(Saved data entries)
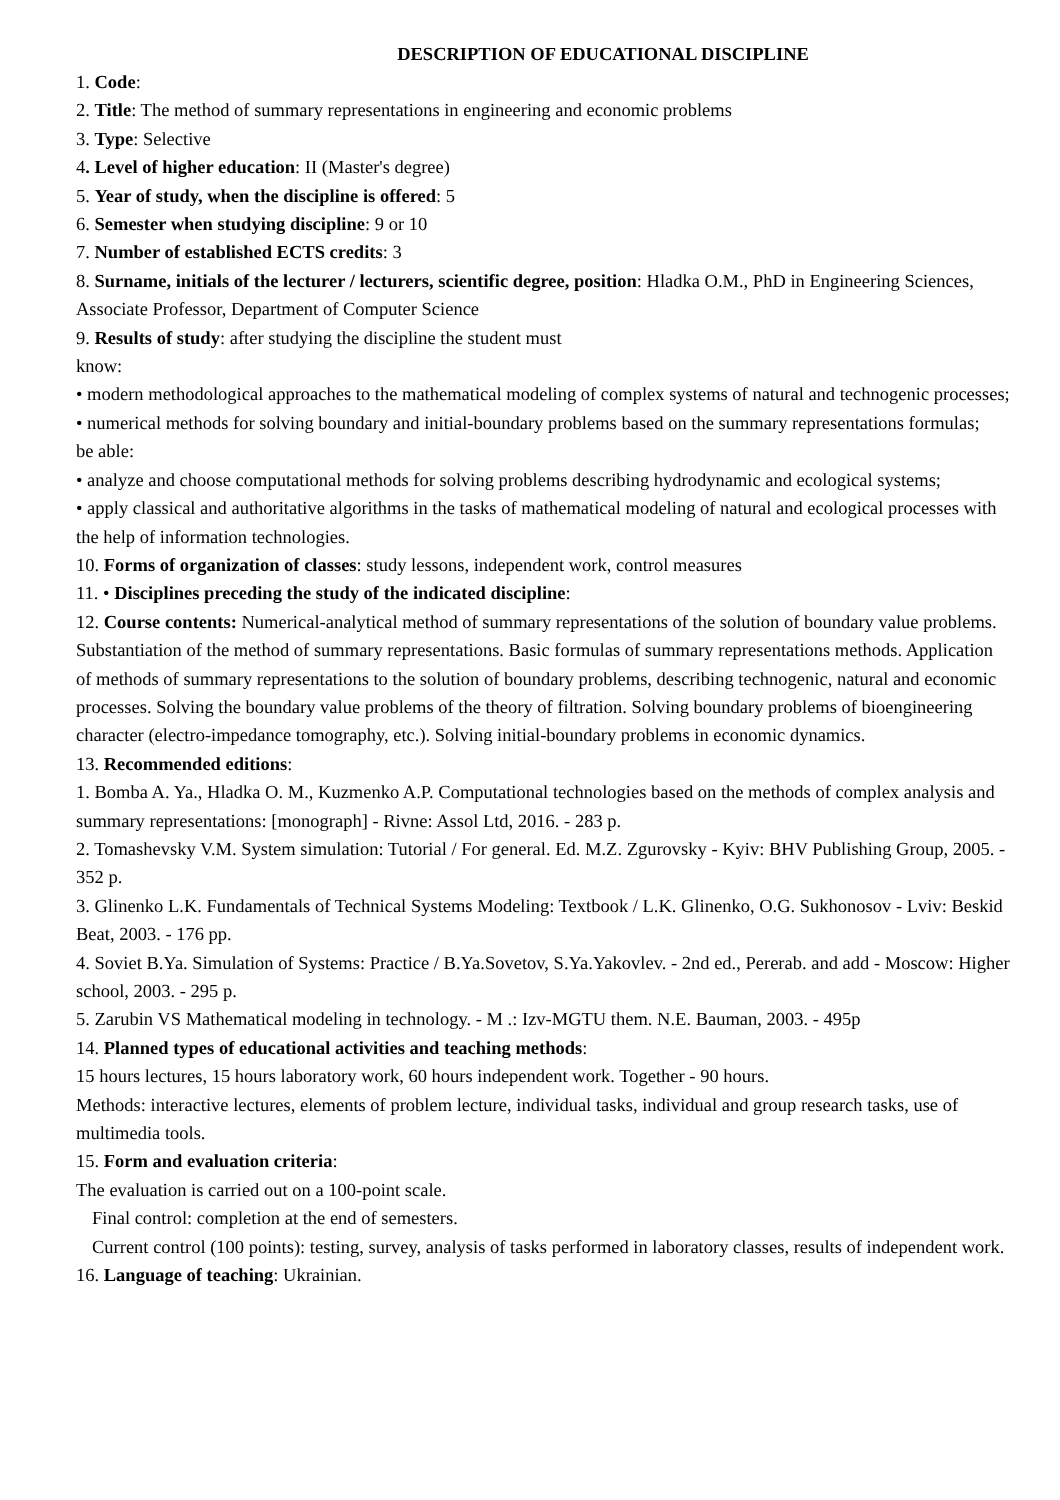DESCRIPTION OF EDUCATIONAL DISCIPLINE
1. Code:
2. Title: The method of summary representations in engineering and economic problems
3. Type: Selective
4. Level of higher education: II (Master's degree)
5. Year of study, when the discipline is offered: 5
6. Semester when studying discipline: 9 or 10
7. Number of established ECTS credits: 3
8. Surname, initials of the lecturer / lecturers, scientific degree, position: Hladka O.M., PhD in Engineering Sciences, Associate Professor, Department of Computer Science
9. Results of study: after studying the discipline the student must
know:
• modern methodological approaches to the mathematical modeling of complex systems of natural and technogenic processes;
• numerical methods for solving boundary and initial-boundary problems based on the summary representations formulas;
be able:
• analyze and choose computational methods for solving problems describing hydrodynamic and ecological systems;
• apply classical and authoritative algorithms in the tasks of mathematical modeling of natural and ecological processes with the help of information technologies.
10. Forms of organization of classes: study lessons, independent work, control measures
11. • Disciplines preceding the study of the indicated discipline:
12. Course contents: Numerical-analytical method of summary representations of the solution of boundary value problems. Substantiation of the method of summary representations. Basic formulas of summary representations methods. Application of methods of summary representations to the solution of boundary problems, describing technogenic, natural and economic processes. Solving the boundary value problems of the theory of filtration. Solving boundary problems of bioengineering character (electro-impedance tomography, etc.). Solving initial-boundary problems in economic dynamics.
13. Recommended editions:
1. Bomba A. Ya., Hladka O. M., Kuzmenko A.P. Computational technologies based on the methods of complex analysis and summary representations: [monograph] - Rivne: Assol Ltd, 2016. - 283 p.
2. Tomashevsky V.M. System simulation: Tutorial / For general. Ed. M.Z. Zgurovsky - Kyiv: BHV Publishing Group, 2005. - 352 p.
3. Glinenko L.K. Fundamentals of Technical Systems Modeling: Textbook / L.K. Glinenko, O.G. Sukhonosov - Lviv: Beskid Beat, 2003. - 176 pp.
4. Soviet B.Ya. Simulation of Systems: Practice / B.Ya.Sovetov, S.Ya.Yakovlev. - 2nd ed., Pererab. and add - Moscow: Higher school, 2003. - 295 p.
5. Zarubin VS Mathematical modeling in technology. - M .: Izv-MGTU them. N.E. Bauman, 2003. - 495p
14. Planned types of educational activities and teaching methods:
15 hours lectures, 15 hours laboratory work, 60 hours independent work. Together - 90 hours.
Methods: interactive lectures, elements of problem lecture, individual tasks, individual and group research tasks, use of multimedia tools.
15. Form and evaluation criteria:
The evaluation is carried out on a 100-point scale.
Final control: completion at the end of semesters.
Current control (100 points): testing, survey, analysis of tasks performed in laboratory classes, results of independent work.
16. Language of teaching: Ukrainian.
---
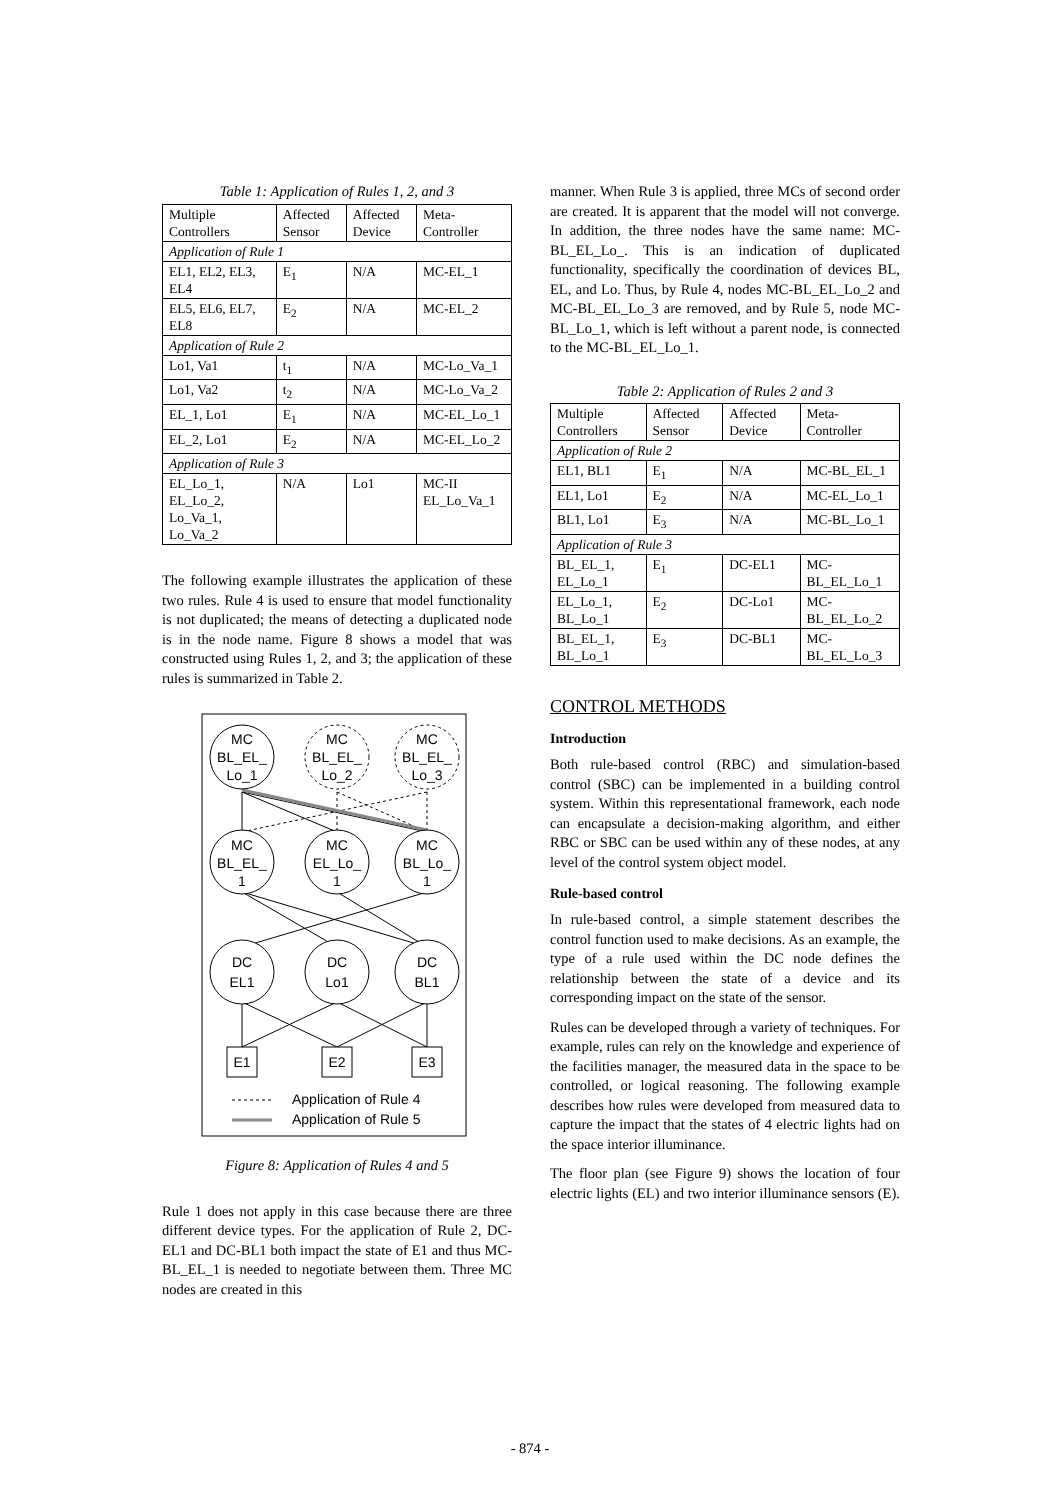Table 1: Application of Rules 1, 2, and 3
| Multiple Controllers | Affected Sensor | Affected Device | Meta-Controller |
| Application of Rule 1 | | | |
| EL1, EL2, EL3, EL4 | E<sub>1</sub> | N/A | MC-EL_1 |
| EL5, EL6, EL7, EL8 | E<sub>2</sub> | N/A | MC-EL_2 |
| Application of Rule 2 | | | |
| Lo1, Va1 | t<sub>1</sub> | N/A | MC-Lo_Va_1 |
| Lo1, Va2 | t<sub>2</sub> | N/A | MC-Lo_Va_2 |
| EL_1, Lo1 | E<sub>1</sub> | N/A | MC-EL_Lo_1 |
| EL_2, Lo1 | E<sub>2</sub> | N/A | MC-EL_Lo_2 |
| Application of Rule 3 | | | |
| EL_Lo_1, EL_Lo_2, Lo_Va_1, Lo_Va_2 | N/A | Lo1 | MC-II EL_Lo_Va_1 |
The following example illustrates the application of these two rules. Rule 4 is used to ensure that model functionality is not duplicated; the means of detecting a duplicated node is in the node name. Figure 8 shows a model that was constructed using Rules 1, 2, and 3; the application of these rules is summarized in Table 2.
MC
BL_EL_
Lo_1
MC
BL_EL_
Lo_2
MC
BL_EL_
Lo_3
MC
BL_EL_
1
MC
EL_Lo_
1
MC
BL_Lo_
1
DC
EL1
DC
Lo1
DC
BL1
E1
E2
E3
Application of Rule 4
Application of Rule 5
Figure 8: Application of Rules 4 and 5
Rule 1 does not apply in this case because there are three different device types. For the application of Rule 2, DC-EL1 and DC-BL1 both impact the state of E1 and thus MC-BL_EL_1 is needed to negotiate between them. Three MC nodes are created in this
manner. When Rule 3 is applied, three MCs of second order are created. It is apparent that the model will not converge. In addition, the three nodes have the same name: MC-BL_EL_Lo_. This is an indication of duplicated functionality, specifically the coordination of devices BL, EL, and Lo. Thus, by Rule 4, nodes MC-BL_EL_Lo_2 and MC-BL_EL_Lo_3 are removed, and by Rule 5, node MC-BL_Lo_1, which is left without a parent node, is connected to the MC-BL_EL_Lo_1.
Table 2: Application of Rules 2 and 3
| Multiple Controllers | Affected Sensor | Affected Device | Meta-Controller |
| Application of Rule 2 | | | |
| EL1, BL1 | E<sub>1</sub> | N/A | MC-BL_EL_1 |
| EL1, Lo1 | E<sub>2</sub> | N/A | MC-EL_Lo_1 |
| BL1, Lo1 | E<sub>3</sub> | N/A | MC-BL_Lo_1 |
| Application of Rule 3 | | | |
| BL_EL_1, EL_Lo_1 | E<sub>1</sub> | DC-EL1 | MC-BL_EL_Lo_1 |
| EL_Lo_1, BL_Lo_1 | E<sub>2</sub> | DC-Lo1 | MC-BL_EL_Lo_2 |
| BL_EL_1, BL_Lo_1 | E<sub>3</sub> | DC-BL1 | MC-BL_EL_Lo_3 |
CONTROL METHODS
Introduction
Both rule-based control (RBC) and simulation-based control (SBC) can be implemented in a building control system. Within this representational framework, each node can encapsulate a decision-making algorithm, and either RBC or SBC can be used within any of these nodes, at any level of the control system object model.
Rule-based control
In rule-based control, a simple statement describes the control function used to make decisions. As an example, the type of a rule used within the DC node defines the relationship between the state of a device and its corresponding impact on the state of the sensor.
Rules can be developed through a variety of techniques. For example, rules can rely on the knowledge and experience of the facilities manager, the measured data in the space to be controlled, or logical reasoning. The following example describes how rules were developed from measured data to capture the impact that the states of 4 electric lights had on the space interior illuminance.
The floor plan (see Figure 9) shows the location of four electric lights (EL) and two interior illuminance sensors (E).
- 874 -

## Problem requirements:
All lines in the preceding records that hold the word "evaluation" need to be copied.

## Problem solution:
15. Form and evaluation criteria:
The evaluation is carried out on a 100-point scale.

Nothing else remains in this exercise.